I wouldn't mind doing this so long as the job is shorter than 30 days. Make sure your work contract they're paying for the time worked and not specific deliverables, because your deliverables are time-bombed.
Also be prepared to walk away. If this company doesn't have resources to get the right software, you don't want to be there longer than 30 days anyhow.
Microsoft provides several pre-built virtual machines, that contains full stacks.
(Server 2008/Sql 2008/Sharepoin) (Server 2003/Sql/Project Server) etc.
They are time bombed, but often (not always) Microsoft will provide a new image after the time out.
The benefit of using these images is that they are already configured and good to go.
As an example here is a beta of sharepoint 2010 (http://www.microsoft.com/downloads/details.aspx?FamilyID=0c51819b-3d40-435c-a103-a5481fe0a0d2&displaylang=en).
If the project has a quick timeline, it provides the developers access to the configured stack right away, with no ramp up time of building new virtual machines.
Esp when working on beta/early release software this is great.
The SQL Server evaluation's download page mentions that the evaluation license is good for 180 days, and specifically advertises it as a tool you can use for mission-critical applications. This tells me MS is fine with your using it for development work.
To answer a question with more questions:
How long does this project run?
What phase of the effort are you in now?
Is this an internal/proof-of-concept project, or something that your customer(s) will be using for a long time?
If you are going to need to use SQL Server for Operations & Maintenance support months past the initial evaluation period, you ought to get a license for the full version of it. And also consider what your customers are using so that you can reproduce any bugs that come back from them.
I don't think it's ethical to continually renew evaluation licenses to have a longer evaluation period. Companies call them "evaluations" as a try-before-you-buy, not a keep-trying-without-buying.
I'm not sure what others are seeing as unethical here. If the project is short enough to be completed within the 30 day trial, I don't see any issues.

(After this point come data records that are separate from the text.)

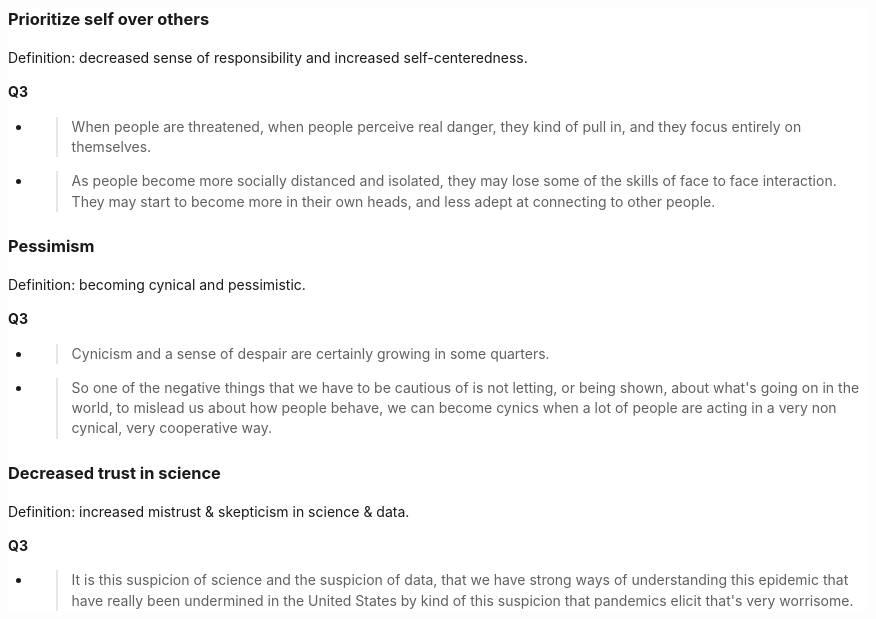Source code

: ### Prioritize self over others

 Definition: decreased sense of 
 responsibility and increased
 self-centeredness.

**Q3**

* > When people are threatened,
when people perceive real
danger, they kind of pull
in, and they focus entirely
on themselves. 
 
* > As people become more
socially distanced and 
isolated, they may lose some 
of the skills of face to 
face interaction. They may 
start to become more in
their own heads, and less
adept at connecting to other 
people.

### Pessimism

 Definition: becoming cynical and 
 pessimistic.  

**Q3**

* > Cynicism and a sense of
despair are certainly
growing in some quarters.  
 
* > So one of the negative 
things that we have to be
cautious of is not letting,
or being shown, about
what\'s going on in the
world, to mislead us about 
how people behave, we can
become cynics when a lot of
people are acting in a very
non cynical, very
cooperative way. 

### Decreased trust in science

 Definition: increased mistrust & 
 skepticism in science & data.  

**Q3**

* > It is this suspicion of
science and the suspicion of 
data, that we have strong
ways of understanding this 
epidemic that have really
been undermined in the 
United States by kind of 
this suspicion that
pandemics elicit that\'s 
very worrisome.  
 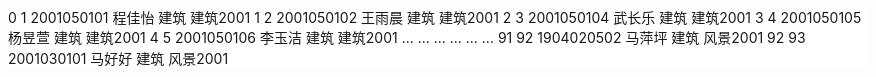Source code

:   <tbody>
    <tr>
      <th>0</th>
      <td>1</td>
      <td>2001050101</td>
      <td>程佳怡</td>
      <td>建筑</td>
      <td>建筑2001</td>
    </tr>
    <tr>
      <th>1</th>
      <td>2</td>
      <td>2001050102</td>
      <td>王雨晨</td>
      <td>建筑</td>
      <td>建筑2001</td>
    </tr>
    <tr>
      <th>2</th>
      <td>3</td>
      <td>2001050104</td>
      <td>武长乐</td>
      <td>建筑</td>
      <td>建筑2001</td>
    </tr>
    <tr>
      <th>3</th>
      <td>4</td>
      <td>2001050105</td>
      <td>杨昱萱</td>
      <td>建筑</td>
      <td>建筑2001</td>
    </tr>
    <tr>
      <th>4</th>
      <td>5</td>
      <td>2001050106</td>
      <td>李玉洁</td>
      <td>建筑</td>
      <td>建筑2001</td>
    </tr>
    <tr>
      <th>...</th>
      <td>...</td>
      <td>...</td>
      <td>...</td>
      <td>...</td>
      <td>...</td>
    </tr>
    <tr>
      <th>91</th>
      <td>92</td>
      <td>1904020502</td>
      <td>马萍坪</td>
      <td>建筑</td>
      <td>风景2001</td>
    </tr>
    <tr>
      <th>92</th>
      <td>93</td>
      <td>2001030101</td>
      <td>马好好</td>
      <td>建筑</td>
      <td>风景2001</td>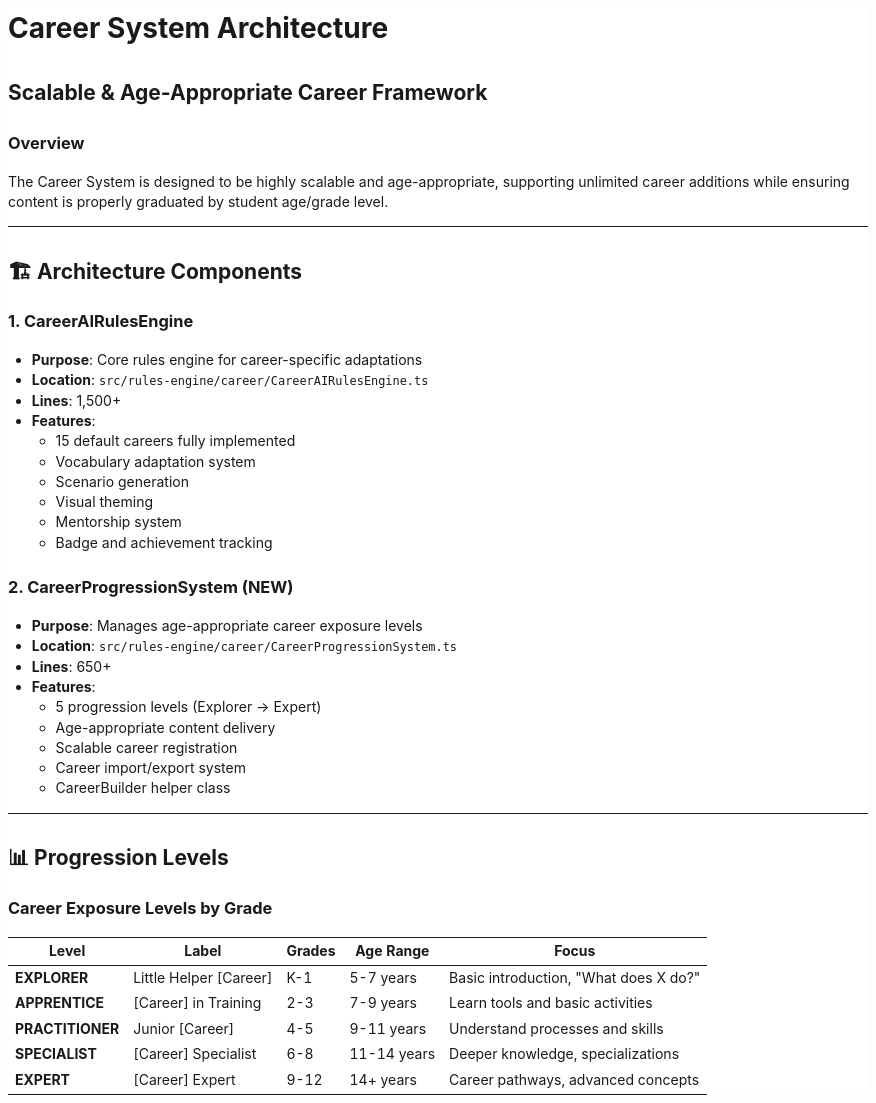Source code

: # Career System Architecture
## Scalable & Age-Appropriate Career Framework

### Overview
The Career System is designed to be highly scalable and age-appropriate, supporting unlimited career additions while ensuring content is properly graduated by student age/grade level.

---

## 🏗️ Architecture Components

### 1. CareerAIRulesEngine
- **Purpose**: Core rules engine for career-specific adaptations
- **Location**: `src/rules-engine/career/CareerAIRulesEngine.ts`
- **Lines**: 1,500+
- **Features**:
  - 15 default careers fully implemented
  - Vocabulary adaptation system
  - Scenario generation
  - Visual theming
  - Mentorship system
  - Badge and achievement tracking

### 2. CareerProgressionSystem (NEW)
- **Purpose**: Manages age-appropriate career exposure levels
- **Location**: `src/rules-engine/career/CareerProgressionSystem.ts`
- **Lines**: 650+
- **Features**:
  - 5 progression levels (Explorer → Expert)
  - Age-appropriate content delivery
  - Scalable career registration
  - Career import/export system
  - CareerBuilder helper class

---

## 📊 Progression Levels

### Career Exposure Levels by Grade

| Level | Label | Grades | Age Range | Focus |
|-------|-------|--------|-----------|--------|
| **EXPLORER** | Little Helper [Career] | K-1 | 5-7 years | Basic introduction, "What does X do?" |
| **APPRENTICE** | [Career] in Training | 2-3 | 7-9 years | Learn tools and basic activities |
| **PRACTITIONER** | Junior [Career] | 4-5 | 9-11 years | Understand processes and skills |
| **SPECIALIST** | [Career] Specialist | 6-8 | 11-14 years | Deeper knowledge, specializations |
| **EXPERT** | [Career] Expert | 9-12 | 14+ years | Career pathways, advanced concepts |
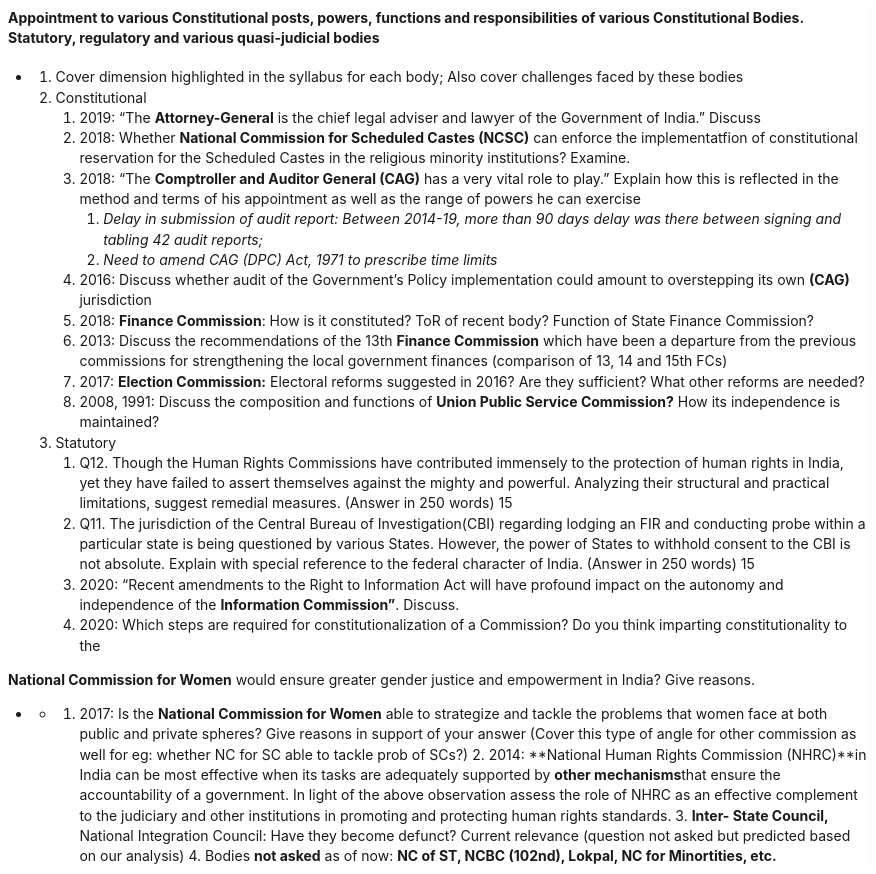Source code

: #### Appointment to various Constitutional posts, powers, functions and responsibilities of various Constitutional Bodies. Statutory, regulatory and various quasi-judicial bodies

- 1. Cover dimension highlighted in the syllabus for each body; Also cover challenges faced by these bodies
    2. Constitutional
        1. 2019: “The **Attorney-General** is the chief legal adviser and lawyer of the Government of India.” Discuss
        2. 2018: Whether **National Commission for Scheduled Castes (NCSC)** can enforce the implementatfion of constitutional reservation for the Scheduled Castes in the religious minority institutions? Examine.
        3. 2018: “The **Comptroller and Auditor General (CAG)** has a very vital role to play.” Explain how this is reflected in the method and terms of his appointment as well as the range of powers he can exercise
            1. _Delay in submission of audit report: Between 2014-19, more than 90 days delay was there between signing and tabling 42 audit reports;_
            2. _Need to amend CAG (DPC) Act, 1971 to prescribe time limits_
        4. 2016: Discuss whether audit of the Government’s Policy implementation could amount to overstepping its own **(CAG)** jurisdiction
        5. 2018: **Finance Commission**: How is it constituted? ToR of recent body? Function of State Finance Commission?
        6. 2013: Discuss the recommendations of the 13th **Finance Commission** which have been a departure from the previous commissions for strengthening the local government finances (comparison of 13, 14 and 15th FCs)
        7. 2017: **Election Commission:** Electoral reforms suggested in 2016? Are they sufficient? What other reforms are needed?
        8. 2008, 1991: Discuss the composition and functions of **Union Public Service Commission?** How its independence is maintained?
    3. Statutory
        1. Q12. Though the Human Rights Commissions have contributed immensely to the protection of human rights in India, yet they have failed to assert themselves against the mighty and powerful. Analyzing their structural and practical limitations, suggest remedial measures. (Answer in 250 words) 15
        2. Q11. The jurisdiction of the Central Bureau of Investigation(CBI) regarding lodging an FIR and conducting probe within a particular state is being questioned by various States. However, the power of States to withhold consent to the CBI is not absolute. Explain with special reference to the federal character of India. (Answer in 250 words) 15
        3. 2020: “Recent amendments to the Right to Information Act will have profound impact on the autonomy and independence of the **Information Commission”**. Discuss.
        4. 2020: Which steps are required for constitutionalization of a Commission? Do you think imparting constitutionality to the

**National Commission for Women** would ensure greater gender justice and empowerment in India? Give reasons.

- - 1. 2017: Is the **National Commission for Women** able to strategize and tackle the problems that women face at both public and private spheres? Give reasons in support of your answer (Cover this type of angle for other commission as well for eg: whether NC for SC able to tackle prob of SCs?)
        2. 2014: **National Human Rights Commission (NHRC)**in India can be most effective when its tasks are adequately supported by **other mechanisms**that ensure the accountability of a government. In light of the above observation assess the role of NHRC as an effective complement to the judiciary and other institutions in promoting and protecting human rights standards.
        3. **Inter- State Council,** National Integration Council: Have they become defunct? Current relevance (question not asked but predicted based on our analysis)
        4. Bodies **not asked** as of now: **NC of ST, NCBC (102nd), Lokpal, NC for Minortities, etc.**
    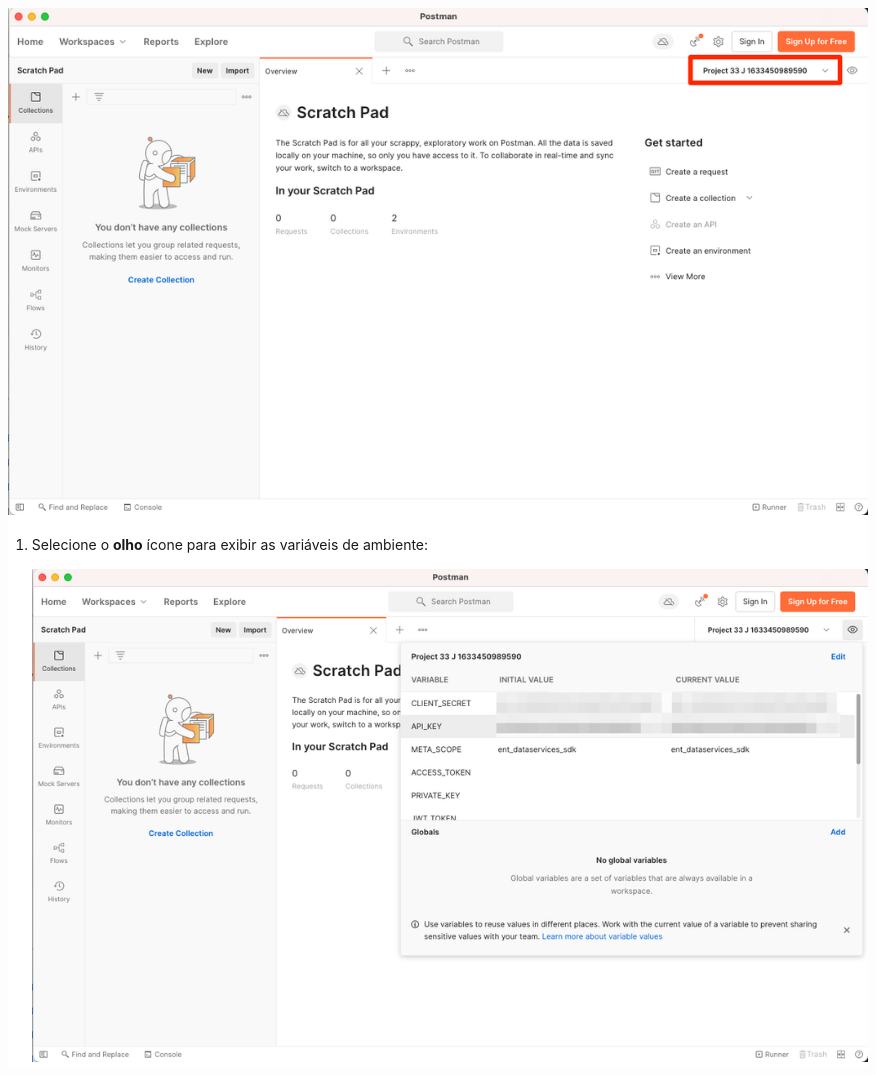    ![Alterar ambiente](assets/postman-changeEnvironment.png)
1. Selecione o **olho** ícone para exibir as variáveis de ambiente:

   ![Configuração da API do projeto do console do Adobe Developer](assets/postman-PostmanEnvironment.png)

I think that's a great use of trials - if they can't handle a clients applications then they aren't a good option and you can use something else.
I think others here have given some good advice regarding the longer than 30 days projects and some good contract ideas.
How in-house do the servers have to be? Would a hosted solution work for them? (Dreamhost, Amazon Web Services, whatever)? Some hosting systems provide pretty complex machine images (lots of stuff pre-installed--definitely AWS, presumably most others), decreasing setup time/effort. I think those come with licenses, though I don't honestly know. Plus, in at least some cases, you (they) only pay for what you (they) use.
Obviously no good if the physical machine needs to be in-house, or if things are otherwise super-sensitive.